=== BRANO DI PARTENZA ===

Is 52,7-10; Sal 97; Eb 1,1-6; Gv
1,1-18
Poeti, filosofi, pensatori,
credenti o meno in Dio, si domandano sul senso della vita. Tra questi,
ricordiamo alcuni versi di un grande poeta italo-francese Paul Valéry,
scomparso a metà del secolo scorso. Egli scrive: “Solo. Sempre solo… Nessuno
ascolta la mia voce interiore. Nessuno che mi parli direttamente, che comprenda
le mie lacrime e riceva la confidenza del mio cuore… Solo. Se ci fosse un Dio,
visiterebbe, credo, la mia solitudine…”
“Se ci fosse un Dio” che
visitasse la nostra solitudine! L’aspirazione di Valéry e le domande simili che
si pongono altri come, ad esempio, Leopardi, hanno avuto una risposta. A Natale
ricordiamo la venuta di Dio sulla terra e la conseguente rivelazione del nostro
destino. Dio c’è. E’ venuto ed è vissuto tra noi, e tra noi desidera rimanere
per condividere la condizione umana, rispondere alle nostre domande, rompere la
nostra solitudine, comunicarci la sua divinità. La liturgia natalizia
riecheggia il lieto annuncio del vangelo di Giovanni: “In principio era il
Verbo, e il Verbo era presso Dio e il Verbo era Dio… E il Verbo si fece carne e
venne ad abitare in mezzo a noi” (Gv
1,1.14); la liturgia natalizia riecheggia anche l’esultanza del profeta Isaia:
“Come sono belli sui monti i piedi del messaggero che annuncia la pace”. Questo
messaggero che annuncia la pace è Cristo.

===

_COMPITI DA SVOLGERE:_
1 > Quale poeta cita il brano sul Natale?
2 > Secondo il brano sul Natale, perché Dio desidera rimanere tra noi? Rispondi in una o due frasi.
3 > Scrivi il seguito del brano sul Natale, partendo dopo la sua ultima frase.

=== ELENCO ESTRATTO ===

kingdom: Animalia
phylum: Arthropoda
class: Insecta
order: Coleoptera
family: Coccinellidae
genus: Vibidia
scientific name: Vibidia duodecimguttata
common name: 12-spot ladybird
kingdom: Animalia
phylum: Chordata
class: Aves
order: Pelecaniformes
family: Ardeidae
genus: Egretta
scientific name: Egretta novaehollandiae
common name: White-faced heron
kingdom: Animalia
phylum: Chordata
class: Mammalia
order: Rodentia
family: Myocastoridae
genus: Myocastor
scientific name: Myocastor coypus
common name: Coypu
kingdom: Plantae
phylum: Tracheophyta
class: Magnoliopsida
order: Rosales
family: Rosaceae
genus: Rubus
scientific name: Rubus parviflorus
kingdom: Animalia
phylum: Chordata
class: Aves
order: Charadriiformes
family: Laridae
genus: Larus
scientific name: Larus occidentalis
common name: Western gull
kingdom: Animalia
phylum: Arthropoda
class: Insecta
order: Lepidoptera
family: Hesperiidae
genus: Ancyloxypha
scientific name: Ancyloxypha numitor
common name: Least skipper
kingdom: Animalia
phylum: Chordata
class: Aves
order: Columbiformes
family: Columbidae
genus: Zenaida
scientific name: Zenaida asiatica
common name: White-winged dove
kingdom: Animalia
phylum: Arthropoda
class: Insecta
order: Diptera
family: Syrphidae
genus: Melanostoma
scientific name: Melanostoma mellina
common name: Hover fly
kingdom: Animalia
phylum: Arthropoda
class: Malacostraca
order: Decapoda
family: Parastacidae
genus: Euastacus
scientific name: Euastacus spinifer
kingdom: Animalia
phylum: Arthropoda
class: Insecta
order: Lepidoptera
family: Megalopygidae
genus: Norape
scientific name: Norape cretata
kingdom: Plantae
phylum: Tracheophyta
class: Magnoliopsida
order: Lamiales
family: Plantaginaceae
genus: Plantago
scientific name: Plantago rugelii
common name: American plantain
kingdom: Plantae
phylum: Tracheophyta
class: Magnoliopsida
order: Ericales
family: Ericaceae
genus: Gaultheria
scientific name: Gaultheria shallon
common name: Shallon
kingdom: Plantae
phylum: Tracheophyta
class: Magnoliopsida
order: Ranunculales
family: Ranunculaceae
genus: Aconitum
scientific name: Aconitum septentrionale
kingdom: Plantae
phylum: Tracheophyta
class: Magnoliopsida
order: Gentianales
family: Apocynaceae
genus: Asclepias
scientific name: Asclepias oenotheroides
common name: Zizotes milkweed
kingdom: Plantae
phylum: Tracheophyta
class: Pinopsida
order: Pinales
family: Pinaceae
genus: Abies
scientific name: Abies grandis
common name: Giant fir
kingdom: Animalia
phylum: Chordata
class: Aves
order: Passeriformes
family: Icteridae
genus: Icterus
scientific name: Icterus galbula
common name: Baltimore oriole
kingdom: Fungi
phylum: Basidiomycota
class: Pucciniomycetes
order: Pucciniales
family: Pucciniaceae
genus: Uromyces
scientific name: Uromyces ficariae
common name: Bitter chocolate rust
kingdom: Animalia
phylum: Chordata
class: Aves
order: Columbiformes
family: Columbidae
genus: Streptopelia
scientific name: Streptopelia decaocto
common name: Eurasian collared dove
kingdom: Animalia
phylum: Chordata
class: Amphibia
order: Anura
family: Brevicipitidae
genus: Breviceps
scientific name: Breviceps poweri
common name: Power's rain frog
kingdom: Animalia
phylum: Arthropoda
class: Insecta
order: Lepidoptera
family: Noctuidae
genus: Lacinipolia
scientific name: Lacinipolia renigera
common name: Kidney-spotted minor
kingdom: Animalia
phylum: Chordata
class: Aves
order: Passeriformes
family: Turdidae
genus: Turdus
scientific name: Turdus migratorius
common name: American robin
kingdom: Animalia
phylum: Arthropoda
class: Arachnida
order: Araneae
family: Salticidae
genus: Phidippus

===

_RISPOSTE FORNITE:_
1 > Paul Valéry, un grande poeta italo-francese scomparso a metà del secolo scorso.

2 > Dio desidera rimanere tra noi per condividere la condizione umana e rispondere alle nostre domande. Vuole anche rompere la nostra solitudine e comunicarci la sua divinità.

3 >
L’Incarnazione del Verbo di Dio è
il cuore della fede cristiana. Essa ci dice che Dio non è l’essere sperduto nei
cieli, lontano da noi e sordo alle nostre invocazioni. E’ l’Emmanuele, il
Dio-con-noi, che ha piantato la sua tenda accanto alle nostre, pronto a
spostarla e portarla dove noi ci stabiliamo. In tale prospettiva la solitudine
è superata, poiché il Verbo, assumendo la natura umana, si è fatto nostro
compagno di strada. Non occorre più cercare Dio nell’infinità del cielo, dove
la nostra mente e il nostro cuore si smarriscono. Dio, nel Verbo incarnato ci
sta accanto, sperimenta la nostra fatica di pellegrini, la fame, la sete, la
stanchezza, l’ostilità, e anche l’angoscia della morte. Ci comprende e ci aiuta
a raggiungere la mèta.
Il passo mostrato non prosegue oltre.